Texte du document =
= = = = =
Paragraphe 1: La paralysie des Institutions issues de la
Conférence Nationale Souveraine
S'il est vrai que la loi est l'expression concrète de
la volonté politique, il est également vrai que la
référence en est le projet de société dont les
institutions constituent le cadre, et l'instrument de réalisation. Mais,
cette dynamique portant sur la revalorisation des institutions nationales
issues de la CNS n'a pas rencontré l'adhésion du Chef de l'Etat.
Il les neutralisa.
Cela dit, nous tenterons de rechercher les motivations
cachées à travers, respectivement le flou entretenu sur la
convocation de cet important forum(A), et, à l'occasion de la grande
marche pacifique du 16 février 1992(B).
= = = = =
Données disponibles =
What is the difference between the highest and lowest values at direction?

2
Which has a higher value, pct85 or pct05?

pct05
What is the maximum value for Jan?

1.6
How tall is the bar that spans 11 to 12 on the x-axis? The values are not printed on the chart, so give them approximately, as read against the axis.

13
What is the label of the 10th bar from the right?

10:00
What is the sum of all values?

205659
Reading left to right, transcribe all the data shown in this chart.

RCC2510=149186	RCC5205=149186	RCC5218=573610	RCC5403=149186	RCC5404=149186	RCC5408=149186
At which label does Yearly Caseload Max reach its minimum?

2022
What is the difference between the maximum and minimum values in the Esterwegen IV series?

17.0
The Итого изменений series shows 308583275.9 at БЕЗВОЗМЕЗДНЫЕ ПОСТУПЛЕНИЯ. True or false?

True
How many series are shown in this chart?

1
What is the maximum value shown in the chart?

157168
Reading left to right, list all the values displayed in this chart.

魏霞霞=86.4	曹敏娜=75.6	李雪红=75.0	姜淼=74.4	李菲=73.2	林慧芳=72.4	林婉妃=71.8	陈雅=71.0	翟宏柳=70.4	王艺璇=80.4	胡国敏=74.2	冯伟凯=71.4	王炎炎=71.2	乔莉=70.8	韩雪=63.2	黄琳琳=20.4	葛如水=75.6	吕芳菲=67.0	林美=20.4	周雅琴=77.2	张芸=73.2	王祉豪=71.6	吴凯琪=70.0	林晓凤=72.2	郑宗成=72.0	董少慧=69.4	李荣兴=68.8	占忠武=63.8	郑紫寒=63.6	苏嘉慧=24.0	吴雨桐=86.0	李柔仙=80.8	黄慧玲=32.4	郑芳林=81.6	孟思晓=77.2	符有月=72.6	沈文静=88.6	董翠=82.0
= = = = =
À compléter =
**1.** Selon le texte sur la Conférence Nationale Souveraine, à quelle date a eu lieu la grande marche pacifique ?
**2.** Prolongez le texte sur la Conférence Nationale Souveraine en enchaînant directement après sa dernière phrase.

Ensemble des réponses =
**1.** Le 16 février 1992.

**2.**
A. Le flou dans la convocation de la Conférence
Nationale Souveraine
Déjà, le 20 mai 1990, au lendemain du discours
historique du 24 Avril 1990 précité, les Evêques
catholiques joignaient leur voix à celle majoritaire du peuple pour
appeler à la tenue de cette Table Ronde qualifiée
de « débat public nécessaire et incontournable
à l'échelon national, afin que toutes les institutions soient
soumises à une évaluation sans complaisance et à un nouvel
examen (...) »49(*). Mais, au lieu de se soumettre au verdict de
l'histoire, seule et unique voie de sortie qui s'imposait
face à l'évidence de la faillite totale, le pouvoir
multiplia des situations de blocage des travaux de la Conférence
Nationale Souveraine.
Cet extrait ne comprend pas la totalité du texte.